- **The problem**:
Report, as a bare number, how many lines of the entries below contain "indent".

-------- Study material --------

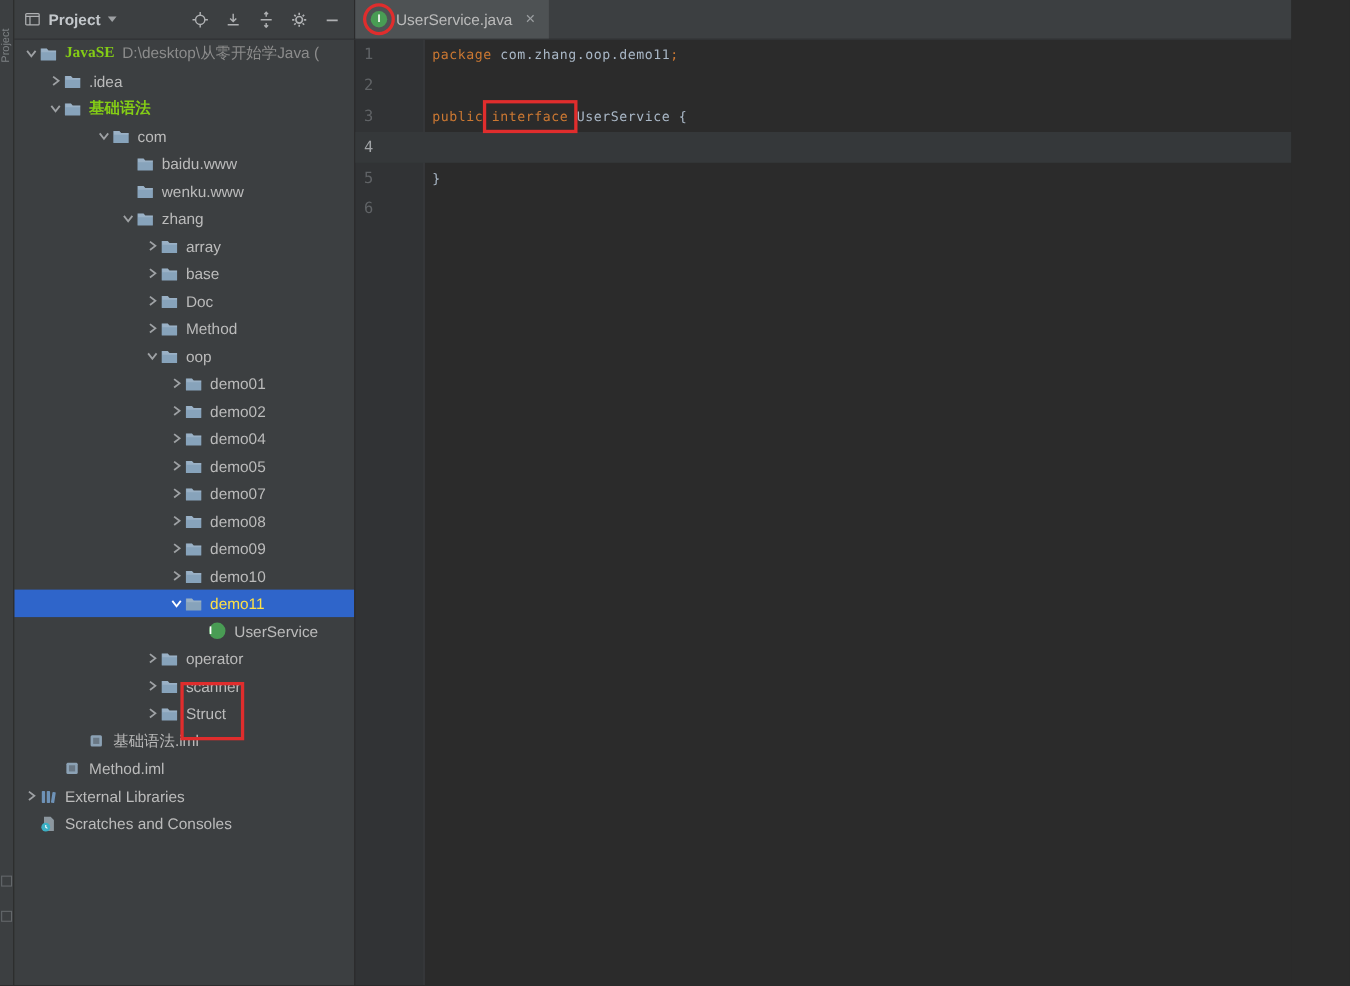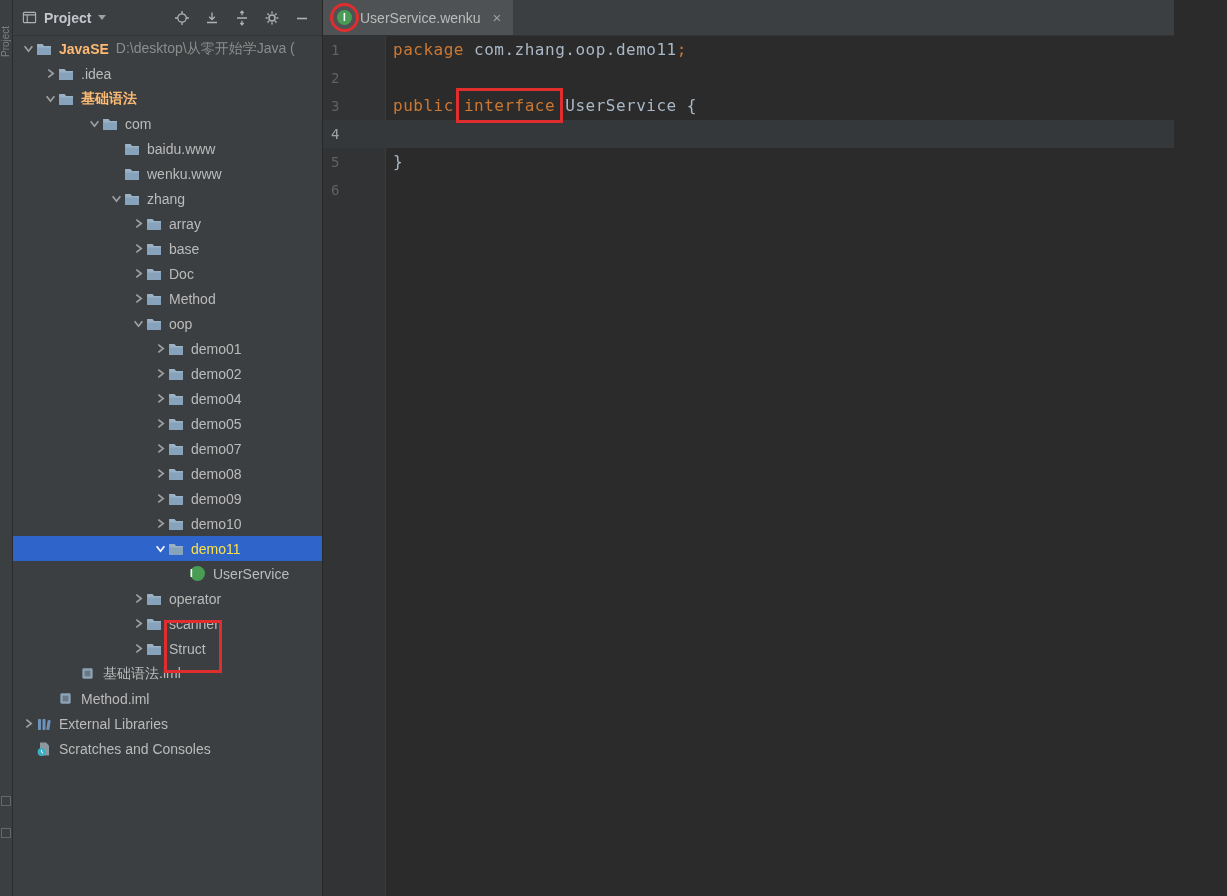--- a/index.html
+++ b/index.html
@@ -49,38 +49,38 @@
             white-space:nowrap;color:#bbbbbb;font-size:14px;cursor:default;}
   .tree-row.selected{background:var(--selection-blue,#2f65ca);color:#ffffff;}
   .indent{flex:none;display:inline-block;height:1px;}
   .chev{width:16px;flex:none;display:inline-flex;align-items:center;justify-content:center;
         color:#9ea1a4;}
   .tree-row.selected .chev{color:#ffffff;}
   .chev.open svg{transform:rotate(90deg);}
   .tree-ic{width:20px;flex:none;display:inline-flex;align-items:center;}
   .tree-ic.iface-ic{width:15px;margin-right:5px;}
   .label{margin-left:3px;}
-  .label.bold{font-weight:bold;color:#fdba74;}
+  .label.bold{font-weight:bold;color:#84cc16;font-family:Liberation Serif, serif;}
   .tree-row.selected .label{color:#fde047;}
   .path{color:#8c8c8c;margin-left:7px;}
 
   
   .editor{position:absolute;left:322px;top:36px;right:0;bottom:0;
           background:var(--editor-bg,#2b2b2b);border-left:1px solid #282828;
           box-sizing:border-box;}
   .editor::before{content:"";position:absolute;left:0;top:0;width:62px;bottom:0;
                   background:#313335;border-right:1px solid #3a3d3f;}
   #code{position:relative;}
   .code-line{display:flex;height:28px;line-height:28px;
              font-family:"DejaVu Sans Mono",monospace;}
   .code-line.current{background:#35383a;}
   .ln{width:62px;flex:none;box-sizing:border-box;padding-left:8px;
       color:#606366;font-size:14px;}
   .code-line.current .ln{color:#a0a3a6;}
-  .lc{padding-left:8px;white-space:pre;font-size:16px;letter-spacing:0.5px;}
+  .lc{padding-left:8px;white-space:pre;font-size:12px;letter-spacing:0.5px;}
   .tok-kw{color:var(--keyword,#cc7832);}
   .tok-plain{color:var(--plain-text,#a9b7c6);}
   .tok-semi{color:var(--semicolon,#cc7832);}
   .tok.boxed{outline:3px solid var(--annotation-red,#e02d2d);outline-offset:5px;}
 
   
   .annot-tree{position:absolute;left:164px;top:620px;width:52px;height:47px;
               border:3px solid var(--annotation-red,#e02d2d);z-index:5;pointer-events:none;}
 </style>
 </head>
@@ -132,21 +132,21 @@
           <span class="tb-ic">
             <svg width="16" height="16" viewBox="0 0 16 16" stroke="#afb1b3" stroke-width="1.6" fill="none">
               <path d="M3 8.5h10"></path>
             </svg>
           </span>
         </span>
     </div>
     <div class="tabbar">
       <div class="tab">
         <span class="iface-ic annot-outline">I</span>
-        <span class="tab-label">UserService.wenku</span>
+        <span class="tab-label">UserService.java</span>
         <span class="tab-close">×</span>
       </div>
     </div>
   </div>
 
   <div class="project-panel">
     <div id="tree">
         <div class="tree-row">
           <span class="indent" style="width: 0px;"></span>
           <span class="chev open">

--------

- **Solution**:
2